Data excerpts:
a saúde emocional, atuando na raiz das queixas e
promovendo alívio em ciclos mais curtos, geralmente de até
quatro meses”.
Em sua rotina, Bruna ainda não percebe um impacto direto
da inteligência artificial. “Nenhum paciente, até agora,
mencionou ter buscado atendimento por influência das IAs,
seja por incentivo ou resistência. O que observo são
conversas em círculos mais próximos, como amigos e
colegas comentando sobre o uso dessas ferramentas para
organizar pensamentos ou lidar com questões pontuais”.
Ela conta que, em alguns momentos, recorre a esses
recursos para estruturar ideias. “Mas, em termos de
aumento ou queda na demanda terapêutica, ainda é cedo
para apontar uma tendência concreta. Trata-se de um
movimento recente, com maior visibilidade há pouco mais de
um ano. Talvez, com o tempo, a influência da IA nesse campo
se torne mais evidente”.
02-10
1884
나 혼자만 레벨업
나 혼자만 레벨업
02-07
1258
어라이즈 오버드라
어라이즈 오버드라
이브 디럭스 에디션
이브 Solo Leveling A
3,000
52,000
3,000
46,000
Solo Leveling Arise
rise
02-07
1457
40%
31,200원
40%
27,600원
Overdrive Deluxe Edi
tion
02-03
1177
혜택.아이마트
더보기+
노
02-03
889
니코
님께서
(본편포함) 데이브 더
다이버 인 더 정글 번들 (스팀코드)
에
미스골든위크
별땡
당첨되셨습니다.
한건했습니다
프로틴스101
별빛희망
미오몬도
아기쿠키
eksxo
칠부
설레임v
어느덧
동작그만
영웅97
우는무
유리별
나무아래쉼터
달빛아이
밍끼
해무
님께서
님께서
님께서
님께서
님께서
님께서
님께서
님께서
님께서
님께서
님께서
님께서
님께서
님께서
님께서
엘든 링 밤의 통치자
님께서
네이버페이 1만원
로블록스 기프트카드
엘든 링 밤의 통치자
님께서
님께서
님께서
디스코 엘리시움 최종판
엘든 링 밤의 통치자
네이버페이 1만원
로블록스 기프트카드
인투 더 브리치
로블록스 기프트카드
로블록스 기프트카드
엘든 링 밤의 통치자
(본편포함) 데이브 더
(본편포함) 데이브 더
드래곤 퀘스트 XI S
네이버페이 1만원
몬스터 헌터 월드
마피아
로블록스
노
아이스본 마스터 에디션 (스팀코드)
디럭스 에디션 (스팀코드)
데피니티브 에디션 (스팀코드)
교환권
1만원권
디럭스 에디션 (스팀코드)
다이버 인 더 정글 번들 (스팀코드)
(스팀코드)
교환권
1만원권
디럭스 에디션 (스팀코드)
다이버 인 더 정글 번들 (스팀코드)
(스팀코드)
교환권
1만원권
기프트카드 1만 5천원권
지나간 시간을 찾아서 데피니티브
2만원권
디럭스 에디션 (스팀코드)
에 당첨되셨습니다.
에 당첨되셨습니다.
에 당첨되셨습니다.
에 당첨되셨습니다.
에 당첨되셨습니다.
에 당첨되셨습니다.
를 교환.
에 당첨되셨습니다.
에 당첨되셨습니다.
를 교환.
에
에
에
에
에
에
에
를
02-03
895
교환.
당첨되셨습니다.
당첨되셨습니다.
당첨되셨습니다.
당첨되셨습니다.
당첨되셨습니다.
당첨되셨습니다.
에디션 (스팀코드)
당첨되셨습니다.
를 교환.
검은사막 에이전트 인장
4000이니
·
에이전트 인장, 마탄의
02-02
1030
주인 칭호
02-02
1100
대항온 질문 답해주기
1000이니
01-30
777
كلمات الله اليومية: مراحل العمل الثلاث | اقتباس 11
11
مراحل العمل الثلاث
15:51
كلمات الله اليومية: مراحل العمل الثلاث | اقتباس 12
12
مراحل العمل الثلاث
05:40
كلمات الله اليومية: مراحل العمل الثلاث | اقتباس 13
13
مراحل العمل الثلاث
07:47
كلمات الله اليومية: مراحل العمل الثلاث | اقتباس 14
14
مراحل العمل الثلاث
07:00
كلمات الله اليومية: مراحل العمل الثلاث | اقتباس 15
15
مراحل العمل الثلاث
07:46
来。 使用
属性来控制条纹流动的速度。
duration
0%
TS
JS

• YOUR ASSIGNMENT: Reply with the number of lines in the data that include the string "influência" and nothing else.

• ANSWER AREA: 2